First, the good points. According to Israeli entrepreneurial firm YL Ventures, serverless computing is the next phase of infrastructure as a service in which runtimes and operational management functions become the focus of virtualization. This is why it is sometimes called function as service, since it allows users to execute a given task without worrying about provisioning servers, virtual machines or any other underlying compute resources. The key advantages are improved agility and scalability, as well as more accurate cost/consumption models and even improved security, particularly against DDoS attacks. (For a new method of fighting DDoS attacks, see Will Blockchain Technology Make DDoS Attacks Obsolete?)
For these reasons, the firm says, serverless has the potential to revolutionize the way complex software is developed, deployed and managed, which in turn will alter the way the enterprise creates and supports key applications for an increasingly service-driven economy. Emerging initiatives like DevOps and the internet of things, in fact, will likely get a significant boost in terms of both functionality and cost-savings through serverless computing.
One of the leading champions of serverless, in fact, is Netflix. With more than 100 million subscribers streaming data-heavy video content, the company recently completed the migration of its content delivery platform to the cloud. It is now using the AWS Lambda service for media files, backup, instance deployments and to support monitoring software. Sure, the company could house all of this on internal infrastructure, but the capital costs alone would be astronomical, not to mention the army of technicians needed to maintain anything close to operational efficiency.
Donna Malayeri, program manager for Microsoft’s Azure Functions, also notes that the latest iterations of serverless technology remove a number of key obstacles that had hampered adoption at the outset. These include more robust support for debugging and monitoring, as well as support for local virtual machines that allows enterprises to embrace on-premises development experiences, a must-have for companies building private and hybrid clouds. With serverless, all the enterprise needs to worry about is its code and how it is triggered; the underlying platform takes care of all the rest.
Still, says Tech Republic’s Matt Asay, not all of the drawbacks to serverless computing have been resolved. For one thing, the technology makes it easier than ever to create code, host it on a serverless resource and then forget about it. This, in turn, leads to unnecessary resource consumption and expanded attack vectors that can be exploited to insert malicious code into the enterprise data environment. At the same time, serverless has the potential to increase dependency on a single provider as it becomes easier to launch new code on the same platform that supports existing code. In both of these cases, however, it is important to note that the problems do not reside on the serverless solution itself, but in the way the enterprise chooses to manage it.

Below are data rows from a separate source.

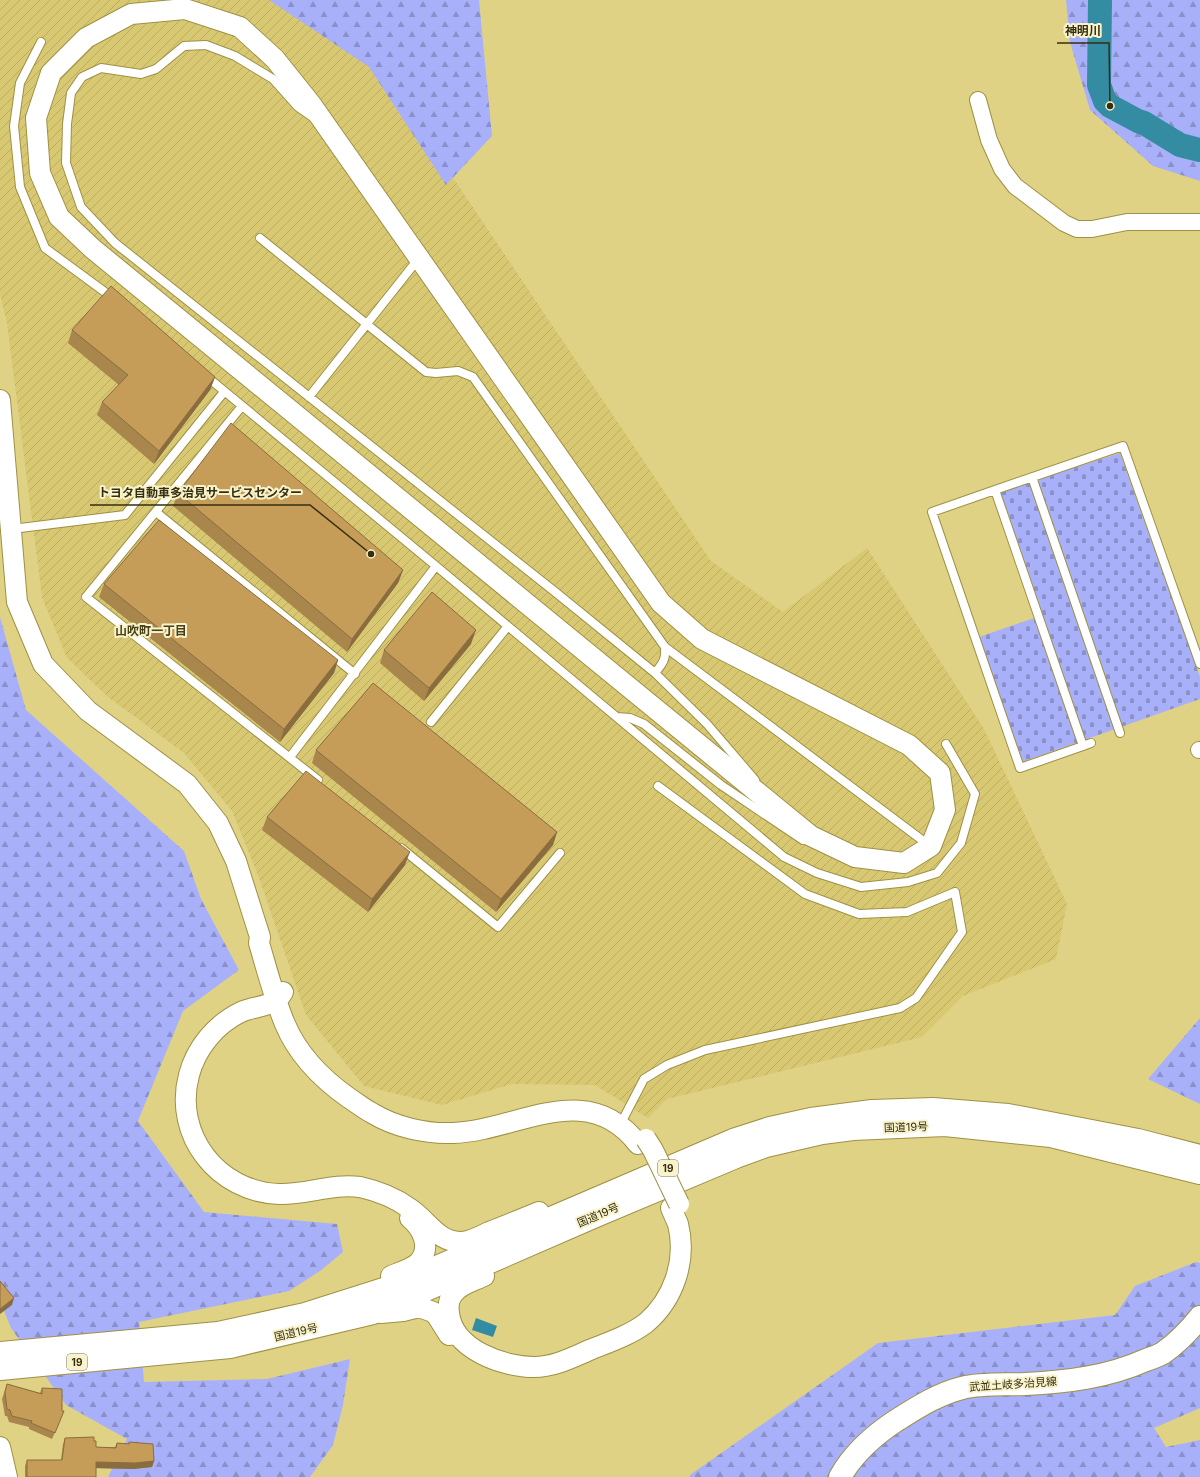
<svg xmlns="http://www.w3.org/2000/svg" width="1200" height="1477" viewBox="0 0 1200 1477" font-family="Inter,'Noto Sans JP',sans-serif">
	<defs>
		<pattern id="industrial-furrows" width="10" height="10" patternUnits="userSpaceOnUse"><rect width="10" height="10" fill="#d8c871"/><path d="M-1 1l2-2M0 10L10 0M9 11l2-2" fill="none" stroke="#baac61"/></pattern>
		<pattern id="forest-firs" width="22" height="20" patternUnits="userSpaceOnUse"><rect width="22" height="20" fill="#a8b0fa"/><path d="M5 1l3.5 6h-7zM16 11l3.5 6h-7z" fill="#8a90c9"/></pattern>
		<pattern id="cemetery-stones" width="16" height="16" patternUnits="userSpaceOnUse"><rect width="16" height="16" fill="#a8b0fa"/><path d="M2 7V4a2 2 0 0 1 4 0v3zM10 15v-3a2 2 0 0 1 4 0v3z" fill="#8a90c9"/></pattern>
	</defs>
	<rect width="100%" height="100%" fill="#e0d284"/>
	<path fill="url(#industrial-furrows)" d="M0,0H303L371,56L711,561L783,612L867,548L984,729L1067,904L1056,959L963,996L922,1037L667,1099L648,1118L595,1085L512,1084L442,1105L364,1086L306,1015L258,875L232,811L184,753L108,697L67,658L42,597L7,323L0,294Z"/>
	<path fill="url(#forest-firs)" d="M269,0H479L492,136L446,185L369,67Z
		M1066,0H1200V181L1153,166L1090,110L1070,42Z
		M0,617L26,710L184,851L201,899L239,970L183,1011L138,1121L204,1212L337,1224L343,1252L320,1271L289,1291L139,1322L144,1382L267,1379L350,1359L343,1405L333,1445L310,1477H108L127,1439L66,1405L11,1328L0,1301Z
		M1200,1018V1104L1148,1079Z
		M1196,1262L1200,1263V1408L1154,1428L1166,1447L1200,1440V1477H690V1475L878,1343L1115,1315L1135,1286Z"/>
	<path fill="url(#cemetery-stones)" d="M1120,453L1200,677V699L1022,762L979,637L1043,615L1000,492Z"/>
	<path fill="#348ca3" d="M476,1318L497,1326L493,1337L472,1330Z"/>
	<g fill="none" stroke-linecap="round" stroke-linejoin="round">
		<path stroke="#348ca3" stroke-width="24" d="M1100,0L1099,85L1105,101L1110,106L1138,121L1144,123L1180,145L1200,150"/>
		<defs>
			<path id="service" d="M41,42L20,83L14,126L20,187L45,248L113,298
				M311,116L298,107L273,79L235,56L206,45L184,46L156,69L141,74L101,68L82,77L71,93L67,124L66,163L81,207L115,243L554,591L655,673L707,724L755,780
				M260,238L426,372L436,373L458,371L473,377L665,647C666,660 663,663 655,673
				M206,376L436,566L784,857L817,873L861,887L908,882L937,873L961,843L975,794L946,744
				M309,397L419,258
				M242,406L86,597L318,780
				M1032,477L1120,733
				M995,490L932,512L1020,768L1083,746
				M156,512L355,674
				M12,529L125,515L224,392
				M665,647L930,846
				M617,717L630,718L644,724L721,785L803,840
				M431,722L508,626
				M1091,743L1083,746L995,490L1123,446L1200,664
				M290,757L436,566
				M401,848L498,927L560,853
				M620,1125L644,1079L667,1065L705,1050L900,1008L916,998L962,932L955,892L907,912L859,914L805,894L658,786"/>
			<path id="minor" d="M978,100L989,140L1002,169L1015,186L1064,223L1077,229H1092L1127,222H1200
				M1199,750H1200"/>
			<path id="tertiary" d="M185,9L240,27L275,59L311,104L661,603L702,639L909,745L940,773L945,810L931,846L904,863L855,857L811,836L93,249L59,217L40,173L36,118L51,73L86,38L131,14Z
				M0,400L17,602L43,664L88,711L187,784L218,823L236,861L260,937L259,943C267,970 274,998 285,1024C298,1055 322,1079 349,1098C357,1103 364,1109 372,1113C395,1127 425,1134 453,1133C517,1131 587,1077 638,1144
				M283,992C281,995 279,999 276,1001C265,1007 252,1007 241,1012C216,1024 196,1048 189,1075C173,1135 218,1192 279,1194C306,1195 333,1183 360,1187C378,1191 394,1197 409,1208C429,1221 437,1243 463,1242C471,1241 481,1236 489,1232C505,1226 522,1219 539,1212
				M391,1276C400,1272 412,1269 419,1262C432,1247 422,1228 410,1218
				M484,1276C474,1281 460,1284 453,1294C448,1300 448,1306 449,1313C453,1350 504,1367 534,1367C555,1367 573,1357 592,1349C610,1342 630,1335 646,1323C674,1299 687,1260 678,1224C676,1219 673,1213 671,1208
				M381,1313L403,1311L419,1307L433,1312L437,1316L449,1335
				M0,1447L7,1477"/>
			<path id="secondary" d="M840,1477C854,1452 874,1435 897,1420C918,1407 938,1394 962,1388C982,1383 1005,1385 1025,1384C1067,1382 1108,1377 1146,1360C1152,1358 1158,1356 1163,1353C1177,1343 1189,1331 1200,1317"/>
			<path id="trunk" d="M0,1353L218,1333L305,1314L390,1287L733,1140L770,1128L811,1119L872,1111L933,1109L1008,1115L1138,1140L1200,1156
				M0,1369L230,1347L373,1313L596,1216L736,1157L766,1146L822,1133L853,1129L945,1125L1051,1136L1200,1173"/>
		</defs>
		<use href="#service" stroke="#9f9144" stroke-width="10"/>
		<use href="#minor" stroke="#9f9144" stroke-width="18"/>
		<use href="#tertiary" stroke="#9f9144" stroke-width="22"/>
		<use href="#secondary" stroke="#9f9144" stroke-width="24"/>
		<use href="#trunk" stroke="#9f9144" stroke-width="24"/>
		<use href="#service" stroke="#fff" stroke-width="8"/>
		<use href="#minor" stroke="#fff" stroke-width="16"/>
		<use href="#tertiary" stroke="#fff" stroke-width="20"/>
		<use href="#secondary" stroke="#fff" stroke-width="22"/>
		<use href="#trunk" stroke="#fff" stroke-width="22"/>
		<defs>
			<path id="tertiary-bridge" d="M646,1139L653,1150L679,1204"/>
		</defs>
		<use href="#tertiary-bridge" stroke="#9f9144" stroke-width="22" stroke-linecap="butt"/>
		<use href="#tertiary-bridge" stroke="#fff" stroke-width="20"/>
	</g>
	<path fill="#a9864c" d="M72,330L215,377L210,390L154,464L97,415L102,402L119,385L68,343Z
		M178,493L403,570L398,583L347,652L173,506Z
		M104,584L338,660L334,673L280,742L99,597Z
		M471,644L424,701L380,663L384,650Z
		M316,750L557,832L553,845L496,912L312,763Z
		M267,817L405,865L368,912L262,830Z
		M7,1384L40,1393L42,1388L62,1411H64L52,1439L29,1429V1427L9,1422L7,1416H5L2,1399Z
		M65,1438L94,1441L96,1447H115L117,1443L128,1444L129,1442L154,1461L152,1467L133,1469L96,1468V1477H25V1466L27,1460H61L63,1444Z"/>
	<path fill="#8a6d3e" d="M215,377L210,390L154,464L159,451Z
		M403,570L398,583L347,652L352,639Z
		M476,630L471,644L424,701L429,688Z
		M338,660L334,673L280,742L284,729Z
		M557,832L553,845L496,912L501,899Z
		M410,852L405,865L368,912L372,899Z
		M14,1298L12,1305L0,1314V1309Z
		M154,1461L152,1467L133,1469L93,1468L96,1462Z"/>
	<path fill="#c59c58" stroke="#8a6d3e" d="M111,286L215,377L159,451L102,402L128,375L72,330Z
		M231,423L403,570L352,639L178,493Z
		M159,520L338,660L284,729L104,584Z
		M432,592L476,630L429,688L384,650Z
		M373,683L557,832L501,899L316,750Z
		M306,771L410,852L372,899L267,817Z
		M0,1281L14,1298L0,1309Z
		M7,1384L42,1394V1388L62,1389V1411H64L55,1433L31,1423L32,1421L12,1416L10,1410L7,1409L5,1392Z
		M94,1437V1441H96V1447L116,1448L117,1443L129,1444V1442L153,1444L154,1461L135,1463L96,1462V1477H27V1460H62L65,1438Z"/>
	<g text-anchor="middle" stroke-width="4" stroke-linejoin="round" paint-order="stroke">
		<g fill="#f9f3cd" stroke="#706a48" stroke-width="1">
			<rect x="658" y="1160" width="20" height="16" rx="3"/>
			<rect x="67" y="1354" width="20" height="16" rx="3"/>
		</g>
		<g font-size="10" font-weight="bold" fill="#352f0f">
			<text x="668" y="1172">19</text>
			<text x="77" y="1366">19</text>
		</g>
		<g font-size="11" fill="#352f0f" stroke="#f9f3cd">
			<text transform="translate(906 1127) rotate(-2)" y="4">国道19号</text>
			<text transform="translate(598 1215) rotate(-23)" y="4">国道19号</text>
			<text transform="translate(296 1332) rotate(-13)" y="4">国道19号</text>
			<text transform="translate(1013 1384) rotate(-4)" y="4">武並土岐多治見線</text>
		</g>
		<g font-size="12" font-weight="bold" fill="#484017" stroke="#f9f3cd">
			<text x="151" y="635">山吹町一丁目</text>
		</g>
	</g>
	<path fill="none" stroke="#352f0f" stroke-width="1.5" d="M1110 106L1109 43H1057M371 554L310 505H90"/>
	<g fill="#352f0f" stroke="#f9f3cd" stroke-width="1.5">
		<circle cx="1110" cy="106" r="4"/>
		<circle cx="371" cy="554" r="4"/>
	</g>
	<g font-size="12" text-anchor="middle" font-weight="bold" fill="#352f0f" stroke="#f9f3cd" stroke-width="4" stroke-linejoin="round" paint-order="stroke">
		<text x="1083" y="35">神明川</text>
		<text x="200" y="497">トヨタ自動車多治見サービスセンター</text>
	</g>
</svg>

In addition to both the positive and negative aspects of serverless computing, there are still a lot of unknowns as to exactly how it will integrate into the overall data ecosystem. According to game developer Michael Churchman, the use cases for serverless are still largely undefined and seem mainly confined to high-volume backend processes and real-time data streaming. These are important functions, but they represent only a tiny portion of the full enterprise workload.
Another big question is whether serverless should integrate with or replace legacy infrastructure. The temptation will be to utilize the resources that cost the least and provide the highest level of performance. But determining that on a case-by-case basis can be difficult, particularly when the services being supported start interacting with each other in novel and unpredictable ways.
As a third-party solution, serverless also runs into the same challenges regarding application and service performance. An SLA is fine for spelling out the remedies for lost or diminished service, but they cannot guarantee uptime. When deciding whether or not to go serverless for any given application, make sure to carefully assess the real-world consequences of downtime.
The relationship between other emerging technologies, namely containers, and serverless computing is also largely unknown. Many people feel that serverless represents the end of containers before they even make substantial headway into the enterprise data environment. Churchman argues, however, that serverless and containers actually complement each other, with serverless resources acting as an external service that does not necessarily need to be closely integrated into the application’s main container ecosystem.
As with any emerging technology, the enterprise should embrace serverless with a degree of caution and a clear idea of what it hopes to gain from this new environment. Only through careful and well-planned adoption will organizations be able to reduce the risk of entrusting key functions to a still-developing third-party data solution while at the same time enhancing the rewards of a new, more agile operating environment.